I find this interesting… D.J. Poyfair is the attorney representing Usana Health Sciences to the death against Barry Minkow. He is also the attorney who is representing a group of 15 “independent business owners” against Amway (Quixtar).
It appears as though Poyfair thinks Amway is an evil pyramid scheme, while Usana is …. oh, I don’t know… better? Less bad???
There was recently a hearing in California in the Quixtar IBO case, and there are a couple of interesting portions. Here’s one (bold added by me):
Poyfair: No, they understand what they’re selling, they understand what the pricing is, because they are told exactly the opposite by Amway, is that these products cannot be sold in the retail market. That they have no hope of actually selling any products to anyone other than – – well, just to consume them for themselves. That’s what they find out and that’s how they’re induced to pay the money into the bottom of the pyramid, which works its way up.
The Judge: And that is that, and reading through the history of the business relationship, as described in the Complaint, what appears to me to have occurred is that an organizational structure which might have had some viability at some point in time has, due to market conditions, lost that viability; and you can say, well, now, at this point given the rise of the big box stores, and so forth and so on, it amounts to an illegal contract, it doesn’t appear to me to have been an illegal contract in the inception. And it appears to me that it’s largely a question of market forces which have made it difficult, if not impossible, for Amway distributors to make money – – and that’s not against the law. I mean, that’s just what happens in a capitalist society where economic conditions change more and more rapidly all the time.
So I just find it very difficult to conclude that the critical aspect that one would need to show for preliminary injunction, that is, likelihood of success on substantial question on the merits is present in this case.
And here’s another:
Poyfair: The focus seems to have become pricing. The focus of this case should, I believe, become the business model that Quixtar has adopted. Every network marketing company that has any product, in response to a pyramid scheme allegation, makes the suggestion that their products are of high quality and they justify the higher prices.
In fact, in many cases what occurs is that the high prices are simply at that level not because of the quality of the product, but instead, as we’ve alleged and have proven with affidavits, instead it drives the payment of – – simply the payment of the bonuses and profit to the ownership.
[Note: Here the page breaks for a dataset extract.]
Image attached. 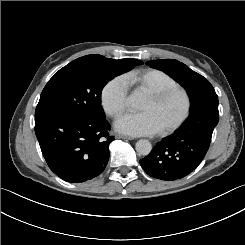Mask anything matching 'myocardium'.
<instances>
[{"label":"myocardium","instance_id":"obj_1","mask_svg":"<svg viewBox=\"0 0 245 245\" xmlns=\"http://www.w3.org/2000/svg\"><path fill=\"white\" fill-rule=\"evenodd\" d=\"M145 94L152 97L157 104H161L174 96H180L183 101V109L179 116L169 124L161 128L162 134H169L176 130L189 116L191 109V98L188 91L180 86L159 88L151 87L145 91Z\"/></svg>","mask_w":245,"mask_h":245}]
</instances>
There is – – throughout FTC case law, the analysis that takes place, the most fundamental analysis for a pyramid scheme is annunciated over and over and over again and that is how much of the product – – you figure out just about the quality when you look at how much of the product can be retailed outside the network.
The FTC said it should be 70% in 1979. Most network marketing companies are, legitimate ones, are in the 30’s, 40’s, 50’s and 60’s. This network marketing company has outside sales of 3.4% of outside. That’s if you accept their definition of what constitutes outside retail sales. Okay. That tells you about the quality of the products. That tells you about legitimacy of the pricing. The contention is not that the products are not of high quality, the contention is simply that prices are so high that they do not justify quality of the – – the quality of the products don’t justify the high prices.
This raises an interesting issue. I wonder what Usana’s numbers are? They certainly aren’t selling much more than 3.4% of their products to outside customers, are they? Or maybe they are…. in which case I’m sure the company would be happy to release those numbers?
I mean, if the company 30% or 40% or 50% or 60% retail sales as Poyfair notes above, and if he thinks that’s fabulous, then why doesn’t Usana just go ahead and release the numbers? Now notice that Poyfair’s mention of “legitimate” MLMs doesn’t indicate that they sell 70% of their products to bona fide retail customers. Hmmmm… are we getting closer to a number for Usana?